Der Bürgerentscheid über die Zukunft der Messe Essen war eine Zäsur für das „Viererbündnis“ im Rat. Vier Jahre lange bestimmten die Grünen gemeinsam mit CDU, FDP und dem Essener Bürgerbündnis (EBB) darüber, wo es lang geht in der Stadtpolitik. Und nicht selten waren es die Grünen, welche die Richtung vorgaben.

Die Frage aber, ob die klamme Stadt 123 Millionen Euro in die Messe investieren sollte oder nicht, dividierte die Bündnispartner auseinander und mündete in den Bürgerentscheid. Das Ergebnis ist bekannt. Entsprechend selbstbewusst ziehen die Grünen in den Kommunalwahlkampf. Knapp zwölf Prozent der Stimmen und neun Ratsmandate hatten sie vor fünf Jahren eingefahren. „Wir gehen davon aus, dass wir das Ergebnis steigern werden“, sagt Vorstandssprecher Mehrdad Mostofizadeh.

Die Grünen haben ihre politischen Wurzeln bekanntlich in der Friedens- und Umweltbewegung, wurden also quasi auf der Straße geboren. Programmatisch speist sich daraus so etwas wie ein Alleinvertretungsanspruch in Sachen Bürgernähe. Vielleicht erklärt sich damit auch die Vehemenz, mit der führende Grüne dem Essener Bürgerbündnis (EBB) und namentlich dessen Vorsitzenden Udo Bayer verbale Backpfeifen verpassen.

Grüne wollen in Verkehrswege und Immobilien investieren

Der EBB-Fraktionschef hat sich in den Augen führender Grünen als künftiger Bündnispartner diskreditiert, weil er die 16.000 Unterschriften beim Bürgerbegehren gegen den Messe-Umbau öffentlich als „nichts, das ist gar nichts“ bezeichnet hatte. Indem Bayer für den Messe-Umbau eintrat, habe der „selbst ernannte Sparkommissar“ zudem den gemeinsamen Kurs der Haushaltskonsolidierung verlassen, was ja auch für CDU und FDP gelten würde. Diese Parteien werden indes auffallend geschont.

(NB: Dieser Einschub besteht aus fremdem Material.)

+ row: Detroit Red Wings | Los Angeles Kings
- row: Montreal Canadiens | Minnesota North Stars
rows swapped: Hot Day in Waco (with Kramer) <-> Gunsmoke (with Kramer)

Die Haushaltspolitik der vergangenen viereinhalb Jahre haben die Grünen ausdrücklich mitgetragen. Nun heißt es: „Wir sind nicht bereit, die Verantwortung aus der Hand zu geben.“ Zuletzt fühlten sich die Grünen auch vom Stadtkämmerer allzu sehr in ihrem politischen Gestaltungsspielraum eingeengt. Auch die Grünen unterstreichen zwar, dass sie weiter sparen wollen. Investitionen in Verkehrswege und Immobilien dürfe das aber nicht ausschließen. Ein Schulentwicklungsplan sei ebenfalls überfällig. Als Beispielhaft gilt den Grünen der „Masterplan Sport“ und das Zusammenlegen von Sportanlagen nach dem Prinzip aus zwei mach einen.

„Über Steuererhöhungen wird man sprechen müssen"

Und: „Über Steuererhöhungen“, sagt Fraktionssprecherin Hiltrud Schmutzler-Jäger, „wird man sprechen müssen“. Auch dies durchaus neue Töne, die SPD und Linken gut gefallen werden. Deuten sich da neue Kooperationen im Rat an? Immerhin attestierten die Grünen der SPD Lernfähigkeit und Pragmatismus. Mit OB Reinhard Paß hingegen, dessen Amtszeit erst 2015 endet, können die Wortführer der Grünen weiterhin wenig anfangen. Und was ist mit rot-rot-grünen Gedankenspielen? Leichter geworden sei es nicht, jetzt, wo bei den Linken Leute das Sagen hätten „die alle drei Wochen ihre Meinung ändern“.